3. Children are aged 8-11 years.

All things equal, families with children or high rent payments are likely to face greater hardship than others who lose their jobs. Improved child and rental supplements would help (the maximum rate of Family Tax Benefit Part A already extends, in part, to families with two children on up to about $90,000 so an increase in this payment would help many middle-income families).

The COVID Supplement does not apply to pensions. From a social insurance perspective, it might be argued that in contrast to people losing their jobs, their financial situation won’t change much. Yet it’s likely that the cost of essentials will rise and indexation won’t compensate until after the event.

From a pure Basic Income perspective, a single person with a low income would receive the same amount altogether whether on a pension or allowance payment. Similarly, after the emergency, the single Jobseeker payment would be the same as the pension.

An equitable income floor

In designing its welfare-wage, the government has sensibly ‘started at the bottom’ – those at risk of destitution and those already on Newstart who face it daily. Gaps and anomalies in the new income support ‘floor’ could be solved by extending income support to new and temporary migrants and, at the cost a bit more complexity, by offering additional support to families with children, private tenants, and people on pension payments based on their relative needs.

An equitable income floor, together with the wage subsidies, could shield most low and middle income households from financial hardship arising from either a lack of income, or a sudden large drop in income.
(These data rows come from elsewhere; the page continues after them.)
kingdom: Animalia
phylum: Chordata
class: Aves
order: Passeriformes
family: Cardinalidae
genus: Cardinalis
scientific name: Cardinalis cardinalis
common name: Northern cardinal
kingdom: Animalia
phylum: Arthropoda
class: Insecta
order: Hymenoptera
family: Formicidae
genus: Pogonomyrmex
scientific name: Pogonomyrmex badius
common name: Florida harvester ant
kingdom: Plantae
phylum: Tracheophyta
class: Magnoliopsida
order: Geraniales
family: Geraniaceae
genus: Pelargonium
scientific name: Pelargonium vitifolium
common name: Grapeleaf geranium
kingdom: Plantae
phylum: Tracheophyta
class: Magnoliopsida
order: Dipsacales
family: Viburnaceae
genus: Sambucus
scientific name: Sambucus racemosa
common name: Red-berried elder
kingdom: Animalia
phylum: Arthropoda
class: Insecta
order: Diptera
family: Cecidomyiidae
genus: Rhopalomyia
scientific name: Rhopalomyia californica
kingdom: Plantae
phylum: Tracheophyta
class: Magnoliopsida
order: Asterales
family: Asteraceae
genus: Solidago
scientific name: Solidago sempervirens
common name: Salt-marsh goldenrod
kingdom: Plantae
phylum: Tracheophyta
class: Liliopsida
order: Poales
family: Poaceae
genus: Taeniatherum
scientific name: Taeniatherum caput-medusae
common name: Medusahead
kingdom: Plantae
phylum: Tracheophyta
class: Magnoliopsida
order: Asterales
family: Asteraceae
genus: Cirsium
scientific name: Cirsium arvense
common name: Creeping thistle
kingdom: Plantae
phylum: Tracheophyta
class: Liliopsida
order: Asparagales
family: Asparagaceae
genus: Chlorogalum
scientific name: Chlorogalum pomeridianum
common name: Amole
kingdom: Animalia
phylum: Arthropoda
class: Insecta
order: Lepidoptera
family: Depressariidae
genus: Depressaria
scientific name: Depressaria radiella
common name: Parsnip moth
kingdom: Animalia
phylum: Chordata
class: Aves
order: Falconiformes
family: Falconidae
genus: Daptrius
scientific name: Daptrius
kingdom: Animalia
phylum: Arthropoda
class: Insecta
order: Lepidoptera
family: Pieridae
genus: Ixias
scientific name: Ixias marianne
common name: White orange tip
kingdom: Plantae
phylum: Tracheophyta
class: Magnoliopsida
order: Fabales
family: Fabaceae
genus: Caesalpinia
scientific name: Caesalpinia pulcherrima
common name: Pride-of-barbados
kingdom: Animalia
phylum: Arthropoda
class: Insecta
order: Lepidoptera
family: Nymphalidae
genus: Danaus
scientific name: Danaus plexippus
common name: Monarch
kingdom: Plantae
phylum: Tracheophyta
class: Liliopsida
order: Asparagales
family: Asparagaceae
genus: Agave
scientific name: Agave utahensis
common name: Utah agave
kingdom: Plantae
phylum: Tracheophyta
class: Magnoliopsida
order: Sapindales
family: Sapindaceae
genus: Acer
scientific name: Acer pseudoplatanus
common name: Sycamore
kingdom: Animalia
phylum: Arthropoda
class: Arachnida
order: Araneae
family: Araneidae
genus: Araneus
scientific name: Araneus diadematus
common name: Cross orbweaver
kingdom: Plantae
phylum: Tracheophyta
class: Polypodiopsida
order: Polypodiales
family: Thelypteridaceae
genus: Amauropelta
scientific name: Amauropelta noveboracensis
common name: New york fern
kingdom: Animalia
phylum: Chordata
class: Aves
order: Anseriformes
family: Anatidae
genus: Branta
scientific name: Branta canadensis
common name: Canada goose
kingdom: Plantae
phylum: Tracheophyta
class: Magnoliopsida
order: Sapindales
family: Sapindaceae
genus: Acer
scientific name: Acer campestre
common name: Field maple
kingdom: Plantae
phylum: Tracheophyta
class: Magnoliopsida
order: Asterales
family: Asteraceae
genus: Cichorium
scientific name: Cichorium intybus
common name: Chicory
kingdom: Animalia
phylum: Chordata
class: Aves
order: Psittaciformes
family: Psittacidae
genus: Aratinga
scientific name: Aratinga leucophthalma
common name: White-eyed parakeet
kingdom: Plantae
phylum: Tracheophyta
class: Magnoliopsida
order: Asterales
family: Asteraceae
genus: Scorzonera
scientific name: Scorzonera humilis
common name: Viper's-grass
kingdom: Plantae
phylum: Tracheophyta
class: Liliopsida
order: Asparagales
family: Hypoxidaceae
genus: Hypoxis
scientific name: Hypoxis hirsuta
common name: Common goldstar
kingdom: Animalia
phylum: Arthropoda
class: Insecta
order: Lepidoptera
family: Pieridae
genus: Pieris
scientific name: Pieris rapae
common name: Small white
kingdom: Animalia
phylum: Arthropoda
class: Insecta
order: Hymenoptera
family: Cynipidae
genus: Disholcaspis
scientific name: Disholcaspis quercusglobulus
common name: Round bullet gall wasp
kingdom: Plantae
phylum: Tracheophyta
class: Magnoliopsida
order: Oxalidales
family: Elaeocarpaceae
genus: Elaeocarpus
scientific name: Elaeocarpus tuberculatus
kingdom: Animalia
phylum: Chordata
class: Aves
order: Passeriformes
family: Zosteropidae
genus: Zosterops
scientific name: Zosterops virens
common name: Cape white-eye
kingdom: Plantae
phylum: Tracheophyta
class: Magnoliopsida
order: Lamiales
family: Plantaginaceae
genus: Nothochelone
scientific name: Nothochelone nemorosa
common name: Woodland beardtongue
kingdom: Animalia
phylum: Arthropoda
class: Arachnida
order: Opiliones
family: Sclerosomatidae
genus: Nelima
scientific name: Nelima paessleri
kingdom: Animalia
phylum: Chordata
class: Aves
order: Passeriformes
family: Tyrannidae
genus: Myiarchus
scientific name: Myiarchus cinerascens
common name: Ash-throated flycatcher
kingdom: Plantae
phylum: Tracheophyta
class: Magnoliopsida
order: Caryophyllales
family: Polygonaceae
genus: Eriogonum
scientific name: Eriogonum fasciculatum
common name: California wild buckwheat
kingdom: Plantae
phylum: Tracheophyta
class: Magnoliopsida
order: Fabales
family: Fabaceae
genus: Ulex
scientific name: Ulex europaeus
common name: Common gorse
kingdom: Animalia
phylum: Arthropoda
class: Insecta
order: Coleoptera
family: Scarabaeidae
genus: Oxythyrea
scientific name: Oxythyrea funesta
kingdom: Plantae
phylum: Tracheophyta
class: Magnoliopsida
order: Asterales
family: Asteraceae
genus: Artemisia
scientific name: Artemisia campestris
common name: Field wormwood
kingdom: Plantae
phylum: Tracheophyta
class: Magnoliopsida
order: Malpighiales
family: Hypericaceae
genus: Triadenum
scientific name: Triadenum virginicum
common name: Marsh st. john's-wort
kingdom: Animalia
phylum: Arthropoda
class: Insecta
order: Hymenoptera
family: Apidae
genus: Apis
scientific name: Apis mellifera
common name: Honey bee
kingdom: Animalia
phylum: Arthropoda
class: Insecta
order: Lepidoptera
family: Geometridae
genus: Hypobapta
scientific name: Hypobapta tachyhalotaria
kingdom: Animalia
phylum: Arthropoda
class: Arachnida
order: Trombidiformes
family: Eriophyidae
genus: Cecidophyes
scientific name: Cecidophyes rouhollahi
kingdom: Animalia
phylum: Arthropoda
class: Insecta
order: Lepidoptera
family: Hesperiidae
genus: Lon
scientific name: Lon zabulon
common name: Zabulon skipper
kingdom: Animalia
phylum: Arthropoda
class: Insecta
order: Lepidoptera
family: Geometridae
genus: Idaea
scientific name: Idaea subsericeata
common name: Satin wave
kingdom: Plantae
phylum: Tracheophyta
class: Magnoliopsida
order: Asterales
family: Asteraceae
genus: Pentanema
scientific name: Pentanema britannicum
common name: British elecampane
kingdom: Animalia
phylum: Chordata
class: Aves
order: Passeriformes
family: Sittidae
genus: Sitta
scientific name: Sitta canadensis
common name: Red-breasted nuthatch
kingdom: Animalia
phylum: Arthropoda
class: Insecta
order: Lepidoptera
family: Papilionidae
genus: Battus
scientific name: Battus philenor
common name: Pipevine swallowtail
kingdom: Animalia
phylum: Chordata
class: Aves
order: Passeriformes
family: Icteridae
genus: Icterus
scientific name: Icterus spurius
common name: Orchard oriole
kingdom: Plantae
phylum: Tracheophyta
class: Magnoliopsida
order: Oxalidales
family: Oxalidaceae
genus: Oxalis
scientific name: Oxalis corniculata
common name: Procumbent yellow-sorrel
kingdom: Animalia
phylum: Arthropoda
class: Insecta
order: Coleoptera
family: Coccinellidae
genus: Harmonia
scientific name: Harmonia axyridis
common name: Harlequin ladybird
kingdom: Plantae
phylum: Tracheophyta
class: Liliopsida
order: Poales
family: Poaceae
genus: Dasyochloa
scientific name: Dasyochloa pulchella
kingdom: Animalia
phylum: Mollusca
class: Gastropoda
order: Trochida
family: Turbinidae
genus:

This should be backed by policies like the JobKeeper Payment that keep as many people as possible employed, and wider economic and employment policies to keep job opportunities open for those already unemployed, and young people unfortunate enough to enter the labour market in these hard and extraordinary times.

This article has 4 comments

  1. Wayne McMillan

    There is no reason why the Federal government can’t introduce a job guarantee, which would be superior to a basic income.

  2. DAVID INGLES

    Jobkeeper is a dog of a scheme. The rules are arbitrary and have harsh exclusions. It interferes with the normal functioning of the market, which sounds trite at such a time but which will be important as we recover. A far better approach would be a temporary negative income tax which could be administered through the payroll system. This could be accompanied by a temporary suspension of industrial awards so that employers in difficult circumstances would pay what they could, and total remuneration would be topped up by the NIT (which would have say a 50% taper) to ensure income adequacy.

  3. Mark Bowler-Smith

    Job guarantees in the age of emergent AI is a non-starter and negative income taxes are dependent on their design: clawback of ‘credits’ being a particular problem.

    A basic income in combination with universal basic services is the sensible way forward, particularly as production and wealth generation are increasingly out of our hands.

  4. Alison McClelland

    This is a very useful article – thank you Peter. I good, pragmatic way is developing the basic income concept.